Department of Food Technology, Ho Chi Minh City University of Technology, Vietnam National University, Ho Chi Minh City, VNU-HCM, Viet Nam.
Department of Food Technology, Ho Chi Minh City University of Technology, Vietnam National University, Ho Chi Minh City, VNU-HCM, Viet Nam.
Meat Sci. 2020 Jul;165:108106. doi: 10.1016/j.meatsci.2020.108106. Epub 2020 Mar 2.
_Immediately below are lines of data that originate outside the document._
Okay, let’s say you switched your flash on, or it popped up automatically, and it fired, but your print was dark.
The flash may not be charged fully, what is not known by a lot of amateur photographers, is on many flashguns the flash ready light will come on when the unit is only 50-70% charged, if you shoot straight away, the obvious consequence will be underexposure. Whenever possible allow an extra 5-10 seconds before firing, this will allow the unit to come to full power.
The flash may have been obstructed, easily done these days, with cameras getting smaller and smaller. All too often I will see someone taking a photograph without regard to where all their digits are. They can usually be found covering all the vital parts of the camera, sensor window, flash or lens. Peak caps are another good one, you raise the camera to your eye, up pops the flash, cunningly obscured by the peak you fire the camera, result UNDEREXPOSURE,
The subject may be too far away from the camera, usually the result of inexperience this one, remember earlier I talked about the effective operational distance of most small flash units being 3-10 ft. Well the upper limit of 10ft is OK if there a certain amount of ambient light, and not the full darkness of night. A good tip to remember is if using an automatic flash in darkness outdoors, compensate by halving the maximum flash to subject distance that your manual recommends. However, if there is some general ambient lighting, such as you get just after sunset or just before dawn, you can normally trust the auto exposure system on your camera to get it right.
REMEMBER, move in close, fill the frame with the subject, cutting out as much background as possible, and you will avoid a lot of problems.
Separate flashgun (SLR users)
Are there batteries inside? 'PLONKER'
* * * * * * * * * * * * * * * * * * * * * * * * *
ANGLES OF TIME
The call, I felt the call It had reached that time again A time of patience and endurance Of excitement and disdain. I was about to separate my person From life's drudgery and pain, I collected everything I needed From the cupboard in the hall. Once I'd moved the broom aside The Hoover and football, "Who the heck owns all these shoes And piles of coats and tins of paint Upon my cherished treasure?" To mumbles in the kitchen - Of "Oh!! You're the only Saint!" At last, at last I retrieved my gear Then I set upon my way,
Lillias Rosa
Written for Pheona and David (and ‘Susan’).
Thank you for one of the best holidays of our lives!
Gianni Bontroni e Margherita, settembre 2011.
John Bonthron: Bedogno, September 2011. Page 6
The current study was conducted to determine the antioxidant efficacy of guava leaf extract (3000 to 6000 ppm on fat basis) in fresh pork sausage, compared with negative control (CON) and 200 ppm butylated hydroxytoluene (BHT), for 0, 1, 4, 7, 10, and 14 d at 4 °C. The extract provided a total antioxidant capacity of 1505 μmol trolox equivalence/g. From d 4, the extract at 5000 and 6000 ppm provided greater (P < .05) antioxidant capacity than the CON and was either similar (P > .05) or greater (P < .05) than BHT. From d 4, the sausage formulated with 4000 to 6000 ppm of guava leaf extract had less conjugated dienes, lower peroxide and acidic values, less thiobarbituric reactive substances value, and better color (P < .05) than the CON and did not differ from BHT (P > .05). Guava leaf extract at 4000 ppm or greater is effective in preventing oxidation in fresh pork sausage.
本研究旨在测定番石榴叶提取物(脂肪基础上 3000 至 6000ppm)在新鲜猪肉香肠中的抗氧化功效,与阴性对照(CON)和 200ppm 丁羟甲苯(BHT)进行比较,在 4°C 下分别储存 0、1、4、7、10 和 14 天。提取物提供了 1505μmol 生育酚当量/g 的总抗氧化能力。从第 4 天开始,5000 和 6000ppm 的提取物比 CON 具有更高的抗氧化能力(P<.05),且与 BHT 相似(P>.05)或更高(P<.05)。从第 4 天开始,含有 4000 至 6000ppm 番石榴叶提取物的香肠具有更低的共轭二烯、更低的过氧化物和酸值、更低的硫代巴比妥酸反应物质值以及更好的颜色(P<.05),比 CON 更好,与 BHT 无差异(P>.05)。番石榴叶提取物在 4000ppm 或更高浓度时,可有效防止新鲜猪肉香肠的氧化。